La France dans le collimateur

Commence alors un véritable bras de fer entre les deux pays. Au nez et à la barbe des troupes françaises, Laurent Gbagbo lance, le 6 novembre 2004, un raid aérien contre les positions rebelles de Bouaké. Durant l’assaut, un chasseur tire des roquettes sur un cantonnement français. Paris riposte en ordonnant la destruction de la flotte militaire ivoirienne.

Entraînés par la milice des Jeunes patriotes, les partisans de Gbagbo s’attaquent alors aux intérêts de l’ancienne puissance coloniale. Malgré ses appels au calme répétés, le président ivoirien est régulièrement accusé par Paris d’attiser le sentiment antifrançais. Le divorce entre la France et la Côte d'Ivoire est consommé.

Le goût du pouvoir

Dans les mois qui suivent, c’est au tour de la communauté internationale de montrer des signes d’impatience. Les négociations entamées entre le camp présidentiel et les rebelles traînent en longueur. Les protagonistes du conflit ne parviennent pas à s’entendre sur le désarmement des insurgés, la distribution de cartes d’identité et la tenue d’un scrutin présidentiel.

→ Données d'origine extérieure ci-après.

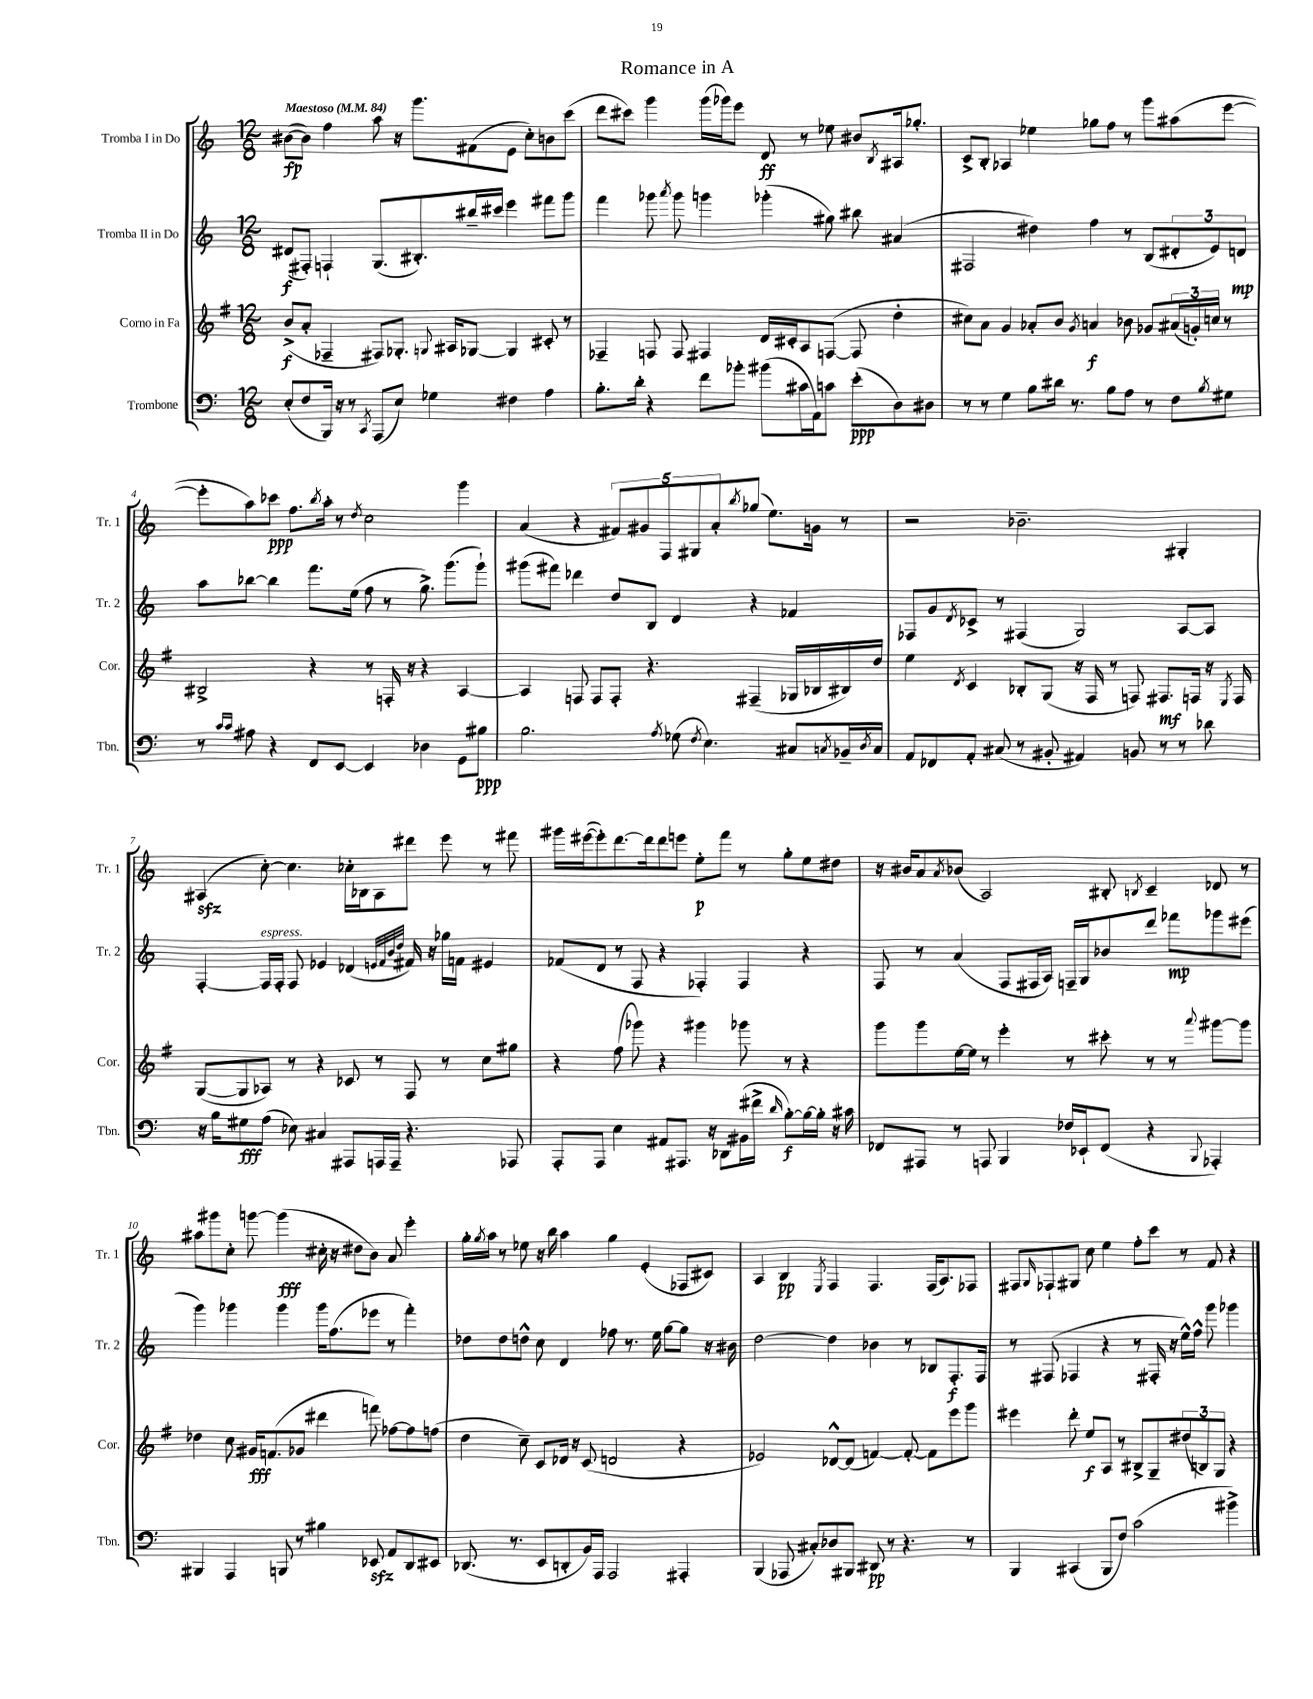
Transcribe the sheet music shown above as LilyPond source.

\header { title = "Romance in A" }
<<
\new StaffGroup <<
\new Staff = "s0" \with { instrumentName = "Tromba I in Do" shortInstrumentName = "Tr. 1" } {
    \clef treble \key c \major \numericTimeSignature \time 12/8 \tempo "Maestoso" 4 = 84
    bis'8~\fp( bis'8) f''4 a''8 r16 g'''8. fis'8( e'8 c''8-.) b'8 c'''8( |
    d'''8 cis'''8) g'''4 g'''16( ges'''16) e'''8 d'8\ff r8 ees''8 bis'8 \acciaccatura { b8 } ais16 ges''8.-. |
    c'8-> b8-. aes4 ees''4 ges''8 f''8 r8 g'''8 ais''8( e'''8~ |
    e'''8-. a''8) ces'''8\ppp f''8. \acciaccatura { b''8 } a''16-. r8 \acciaccatura { d''8 } c''2 g'''4 |
    a'4( r4 \tuplet 5/4 { fis'8) gis'8 f8 gis8 a'8-. } \acciaccatura { b''8 } ges''8( e''8.) g'16 r8 |
    r2 bes'2.-- gis4-. |
    ais4\sfz( c''8~-.) c''4. ces''16-. bes16 ais8 dis'''8 e'''8 r8 fis'''8 |
    gis'''16 eis'''16~( eis'''8-.) d'''8.~ d'''16 d'''8 e'''8 e''8-.\p f'''8 r8 g''8-. e''8 dis''8 |
    r16 bis'16 a'8 \acciaccatura { a'8 } bes'8( a2) bis8-. \acciaccatura { b8 } c'4-- des'8 r8 |
    ais''8 gis'''8 c''8-. g'''8~ g'''4\fff( cis''16-. r16 dis''8 b'8) a'8 e'''4-. |
    g''16-. \acciaccatura { g''8 } a''16 r8 ees''8 r16 b''16 a''4 g''4 e'4-.( fes8 cis'8) |
    a4 b4\pp \acciaccatura { e8 } f4 f4. f16( a8.) fes8 |
    fis8 \grace { g16 } fes8-! gis8 c''8 e''4 f''8-. c'''8 r8 f'8 r4 \bar "|." |
}
\new Staff = "s1" \with { instrumentName = "Tromba II in Do" shortInstrumentName = "Tr. 2" } {
    \clef treble \key c \major \numericTimeSignature \time 12/8
    dis'8\f( fis8-.) f4-! g8.( bis8.-.) bis''16-- cis'''16 e'''4 fis'''8 g'''8 |
    f'''4 ges'''8 \acciaccatura { a'''8 } ges'''8 g'''4 ges'''4-.( gis''8) bis''8 ais'4( |
    fis2 dis''4) f''4 r8 b8( \tuplet 3/2 { dis'8-. e'8) d'8\mp } |
    a''8 bes''8~ bes''4 f'''8. e''16( f''8 r8 g''8.->) g'''8.( g'''8-!) |
    gis'''8( fis'''8) des'''4 d''8 b8 d'4 r4 fes'4 |
    fes8 g'8 \acciaccatura { d'8 } ces'8-> r8 fis4( g2) a8~ a8 |
    f4~-. f16^\markup { \italic "espress." } f16-. f8 ees'4 des'4( \grace { e'32 f'32 b'32 d''32 } fis'16) r16 ges''16 f'16 eis'4 |
    fes'8( d'8 r8 f8 r4 fes4-.) fes4 r4 |
    f8 r8 a'4( f8 fis16 a16) f16-- g16 bes'8 d'''8 fes'''8\mp ges'''8 eis'''8( |
    g'''4) ges'''4 ges'''4 ges'''16 f''8.( ees'''8 r8 f'''4-.) |
    des''8 des''8 d''8-^ c''8 d'4 fes''8 r8. e''16 g''8~ g''8 r16 bis'16 |
    d''2~ d''4 bes'4 r8 bes8 f8.-.\f f16 |
    r8 fis8( fes4 r4 r8 fis16-. r16 e''16-^) f''16-^ g'''8 ges'''4 \bar "|." |
}
\new Staff = "s2" \with { instrumentName = "Corno in Fa" shortInstrumentName = "Cor." } {
    \clef treble \key g \major \numericTimeSignature \time 12/8
    b'8->\f( a'8-. fes4-- fis8) ges8.-. \appoggiatura { g8 } ais16 ges8~ ges4 cis'8-. r8 |
    fes4-- f8 f8 fis4 d'16 cis'16-. a8 f8~( f8 d''4-. |
    cis''8) a'8 g'4 aes'8-. b'8 \acciaccatura { g'8 } a'4\f bes'8 ges'8 \tuplet 3/2 { ais'16( g'16-.) c''16 } r8 |
    bis2-> r4 r8 f16-. r16 r4 a4~ |
    a4 f8 f8 f8-. r4. fis4--( ges16 bes16 bis16) d''16 |
    e''4 \acciaccatura { d'8 } c'4 bes8-. g8( r16 fis16 r8 f8) fis8.\mf f16 r16 \acciaccatura { e8 } f16 |
    g8~( g8 aes8) r8 r4 ces'8 r8 fis8 r8 c''8 gis''8 |
    r4 fis''8( ges'''8) r4 gis'''4 ges'''8 r8 r4 |
    g'''8 g'''8 e''16~ e''16 r8 e'''4-. r8 cis'''8-. r8 r8 \appoggiatura { a'''8 } gis'''8~ gis'''8 |
    des''4 c''8 gis'16\fff f'8.( ges'8 dis'''4 f'''8) fes''8~ fes''8 f''8( |
    d''4 c''8--) c'8 des'16 r16 c'8( d'2 r4 |
    ees'2) des'8~-^ des'8( f'4~) f'8~-. f'8 e'''8 g'''8 |
    eis'''4 d'''8-. e''8\f a8 r8 bis8-> g8-- \tuplet 3/2 { dis''8( b8) g8 } r4 \bar "|." |
}
\new Staff = "s3" \with { instrumentName = "Trombone" shortInstrumentName = "Tbn." } {
    \clef bass \key c \major \numericTimeSignature \time 12/8
    e8-.( f8 b,,16) r16 r8 \acciaccatura { c,8 } a,,8( e8) ges4 fis4 a4 |
    b8.-. d'16-. r4 f'8 bes'8-. bis'8( cis'16 a,16) c'8 e'8-.\ppp( d8) dis8 |
    r8 r8 g4 b8 dis'16 r8. b8 a8 r8 f8 \acciaccatura { b8 } gis8 |
    r8 \grace { c'16 c'16 } ais8 r4 f,8 e,8~ e,4 des4 g,8 bis8\ppp |
    b2. \acciaccatura { a8 } ges8( \acciaccatura { f8 } e4.) cis8 \acciaccatura { c8 } bes,16-- \acciaccatura { d8 } c16 |
    a,8 fes,8 a,8-. cis8( r8 bis,8-. ais,4) b,8 r8 r8 des'8 |
    r16 b16 gis8\fff a8( ees8) cis4 ais,,8 a,,16 a,,16-- r4. aes,,8 |
    a,,8-. a,,8 e4 ais,8 ais,,8. r16 des,8 bis,16( fis'16-> \grace { d'16 } b8~-.\f) b16~ b16-. r16 cis'16 |
    fes,8 ais,,8 r8 a,,8 b,,4 fes16 ees,16-! fes,8( r4 \appoggiatura { b,,8 } aes,,4-.) |
    bis,,4 a,,4 b,,8 r8 bis4 ees,8\sfz a,8 d,8 eis,8 |
    des,8.( r8. e,8 d,8-. b,16) a,,16 a,,2 ais,,4-. |
    b,,4( aes,,8 cis8-.) des8 bis,,8 dis,8\pp r8 r4. r8 |
    b,,4 cis,4( b,,8 f8) c'2( bis'4->) \bar "|." |
}
>>
>>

L’accord de paix signé le 4 mars à Ouagadougou, au Burkina Faso, vient finalement relancer les espoirs des Ivoiriens éprouvés par cinq années de crise. Après avoir nommé le chef rebelle Guillaume Soro à la tête d'un gouvernement de transition, Gbagbo annonce la tenue imminente d’une présidentielle… qui sera maintes fois reportées.

Alors que son mandat électif a pris fin depuis octobre 2005, le président ivoirien est accusé de retarder l’organisation du scrutin. L’ancien syndicaliste qui avait coutume de battre le pavé aurait-il pris goût au pouvoir ? Pour beaucoup, il ne serait en tout cas pas près de le céder. Même s’il se pense aujourd’hui imbattable.